__ACTIVITY__
The word "access" occurs in some of the lines below; copy each of those lines.

__DATA EXCERPTS__

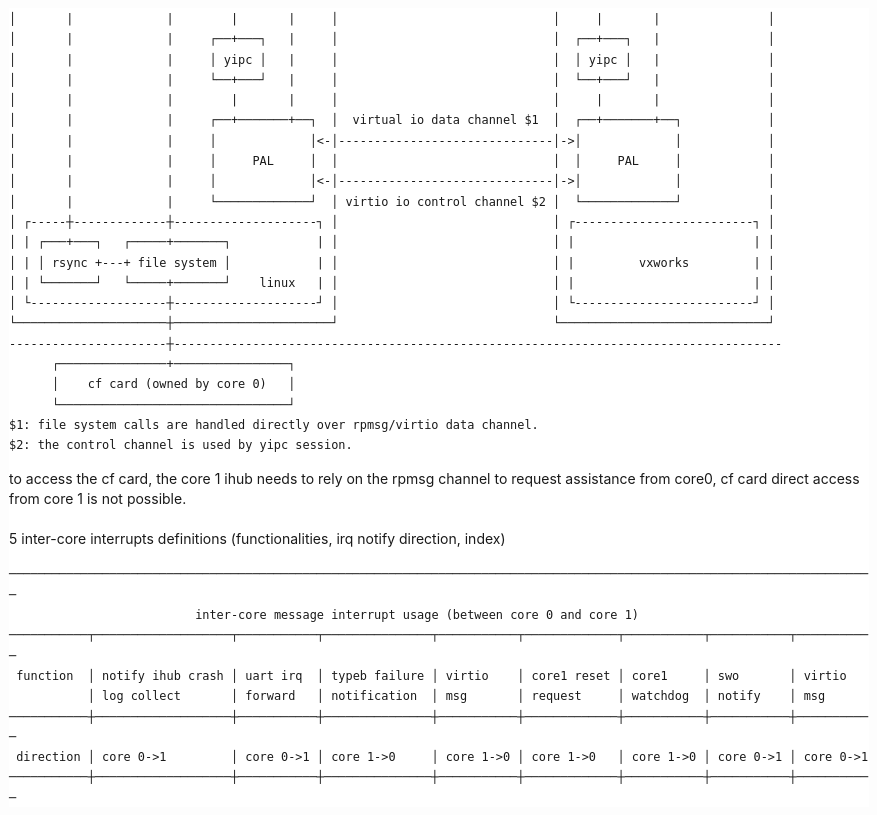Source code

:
 ```txt
│       |             |        |       |     │                              │     |       |               │
│       |             |     ┌──+───┐   |     │                              │  ┌──+───┐   |               │
│       |             |     │ yipc │   |     │                              │  │ yipc │   |               │
│       |             |     └──+───┘   |     │                              │  └──+───┘   |               │
│       |             |        |       |     │                              │     |       |               │
│       |             |     ┌──+───────+──┐  │  virtual io data channel $1  │  ┌──+───────+──┐            │
│       |             |     │             │<-│------------------------------│->│             │            │
│       |             |     │     PAL     │  │                              │  │     PAL     │            │
│       |             |     │             │<-│------------------------------│->│             │            │
│       |             |     └─────────────┘  │ virtio io control channel $2 │  └─────────────┘            │
│ ┌-----┼-------------┼--------------------┐ │                              │ ┌-------------------------┐ │
│ | ┌───+───┐   ┌─────+───────┐            | │                              │ |                         | │
│ | │ rsync +---+ file system │            | │                              │ |         vxworks         | │
│ | └───────┘   └─────+───────┘    linux   | │                              │ |                         | │
│ └-------------------┼--------------------┘ │                              │ └-------------------------┘ │
└─────────────────────┼──────────────────────┘                              └─────────────────────────────┘
----------------------┼-------------------------------------------------------------------------------------
      ┌───────────────+────────────────┐
      │    cf card (owned by core 0)   │
      └────────────────────────────────┘
$1: file system calls are handled directly over rpmsg/virtio data channel.
$2: the control channel is used by yipc session.
```

to access the cf card, the core 1 ihub needs to rely on the rpmsg channel to request assistance from core0,
cf card direct access from core 1 is not possible.

<p style="margin-bottom: 20px;"></p>

5 inter-core interrupts definitions (functionalities, irq notify direction, index)

```txt
─────────────────────────────────────────────────────────────────────────────────────────────────────────────────────────
                          inter-core message interrupt usage (between core 0 and core 1)
───────────┬───────────────────┬───────────┬───────────────┬───────────┬─────────────┬───────────┬───────────┬───────────
 function  │ notify ihub crash │ uart irq  │ typeb failure │ virtio    │ core1 reset │ core1     │ swo       │ virtio
           │ log collect       │ forward   │ notification  │ msg       │ request     │ watchdog  │ notify    │ msg
───────────┼───────────────────┼───────────┼───────────────┼───────────┼─────────────┼───────────┼───────────┼───────────
 direction │ core 0->1         │ core 0->1 │ core 1->0     │ core 1->0 │ core 1->0   │ core 1->0 │ core 0->1 │ core 0->1
───────────┼───────────────────┼───────────┼───────────────┼───────────┼─────────────┼───────────┼───────────┼───────────
```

__YOUR SOLUTION__
to access the cf card, the core 1 ihub needs to rely on the rpmsg channel to request assistance from core0,
cf card direct access from core 1 is not possible.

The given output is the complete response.